E il programma in effetti andava in questa direzione. Moltissimi eventi, come sempre del resto, di gran qualità, e anche un gran numero di iniziative del Salone Off, sparse per Torino. Nessun bisogno di prenotarsi, se non per certi eventi – ma restava sempre la possibilità di mettersi in coda fuori, di arrivare a metà, di sbirciare sulla soglia se c’era troppa gente. Normalità, insomma. Tanti nomi importantissimi, da Margaret Atwood ad André Aciman, da Carlo Ginzburg a Edgar Morin, da Mathias Enard a Michel Houellebecq. E soprattutto tanti eventi volti a scandagliare il presente. Fabio Deotto (Bombiani) e Michele Vaccari (NN Editore) con Claudia Durastanti discutevano della letteratura ecologica, che forse non è “di moda” (pensiamo anche solo a Dune) ma è sfondo e protagonista imprescindibile del nostro tempo. Stefano Mancuso parlava di piante, David Quammen (autore di Spillover, Adelphi) in collegamento video rifletteva sul ruolo dell’uomo sulla terra e il club di Not presentava Medusa. Storia dalla fine del mondo (per come lo conosciamo). Critiche profonde al sistema in cui viviamo, discusse e confrontate. Ma per dissodare il presente molto spazio è stato dato ai temi del rinascimento psichedelico, con diversi incontri e ospiti come Edoardo Camurri, Vanni Santoni, Giorgio Samorini, Federico Di Vita. Parole e questioni a cui Nicola Lagioia ha voluto dare risalto, che solo pochi anni fa non sarebbero state così centrali, che non avrebbero avuto tante voci e palchi.

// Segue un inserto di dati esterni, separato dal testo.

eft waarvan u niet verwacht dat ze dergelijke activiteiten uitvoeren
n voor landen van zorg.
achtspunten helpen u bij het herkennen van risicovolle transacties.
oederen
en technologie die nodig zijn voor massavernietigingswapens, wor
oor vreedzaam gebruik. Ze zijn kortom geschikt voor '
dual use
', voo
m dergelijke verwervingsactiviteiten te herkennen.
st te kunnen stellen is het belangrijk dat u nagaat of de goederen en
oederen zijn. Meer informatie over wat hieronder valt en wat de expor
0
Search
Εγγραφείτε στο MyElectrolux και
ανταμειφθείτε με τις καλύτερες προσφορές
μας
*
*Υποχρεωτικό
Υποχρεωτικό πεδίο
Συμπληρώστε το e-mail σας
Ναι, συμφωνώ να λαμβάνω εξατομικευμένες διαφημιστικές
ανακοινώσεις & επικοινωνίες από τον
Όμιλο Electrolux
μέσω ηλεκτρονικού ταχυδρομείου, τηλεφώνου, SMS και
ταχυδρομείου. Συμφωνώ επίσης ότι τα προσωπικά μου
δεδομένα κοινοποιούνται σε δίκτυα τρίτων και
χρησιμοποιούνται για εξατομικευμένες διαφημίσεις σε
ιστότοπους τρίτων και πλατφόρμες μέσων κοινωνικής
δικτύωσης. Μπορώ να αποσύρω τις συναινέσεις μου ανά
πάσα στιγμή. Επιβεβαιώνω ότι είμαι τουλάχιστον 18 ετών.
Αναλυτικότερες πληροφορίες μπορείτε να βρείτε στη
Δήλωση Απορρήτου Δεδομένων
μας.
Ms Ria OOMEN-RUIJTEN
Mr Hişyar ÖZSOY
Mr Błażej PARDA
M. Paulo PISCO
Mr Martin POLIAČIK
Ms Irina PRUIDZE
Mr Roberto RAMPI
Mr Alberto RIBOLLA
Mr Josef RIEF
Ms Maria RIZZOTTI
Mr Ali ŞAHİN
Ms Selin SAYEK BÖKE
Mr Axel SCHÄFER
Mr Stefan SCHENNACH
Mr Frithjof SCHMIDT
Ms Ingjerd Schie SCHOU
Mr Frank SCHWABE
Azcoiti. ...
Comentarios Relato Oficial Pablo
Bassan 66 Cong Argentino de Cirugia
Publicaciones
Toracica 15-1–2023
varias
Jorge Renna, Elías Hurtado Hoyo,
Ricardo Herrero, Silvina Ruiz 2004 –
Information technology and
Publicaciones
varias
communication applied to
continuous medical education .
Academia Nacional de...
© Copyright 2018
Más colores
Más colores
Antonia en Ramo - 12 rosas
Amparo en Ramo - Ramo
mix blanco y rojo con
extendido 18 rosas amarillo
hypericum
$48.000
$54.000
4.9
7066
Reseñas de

Un vero laboratorio di idee e pensiero, il Salone di Vita Supernova. Aspettiamo il prossimo a maggio, quando insieme agli eventi Off potranno tornare forse le feste di Minimum Fax e della Scuola Holden visto che, parlando di salone mutilato, le uniche assenti erano proprio le feste, ed espositori, autori e giornalisti non facevano che chiedersi sottovoce “Dai, tu lo sai se c’è una festa segreta stasera”.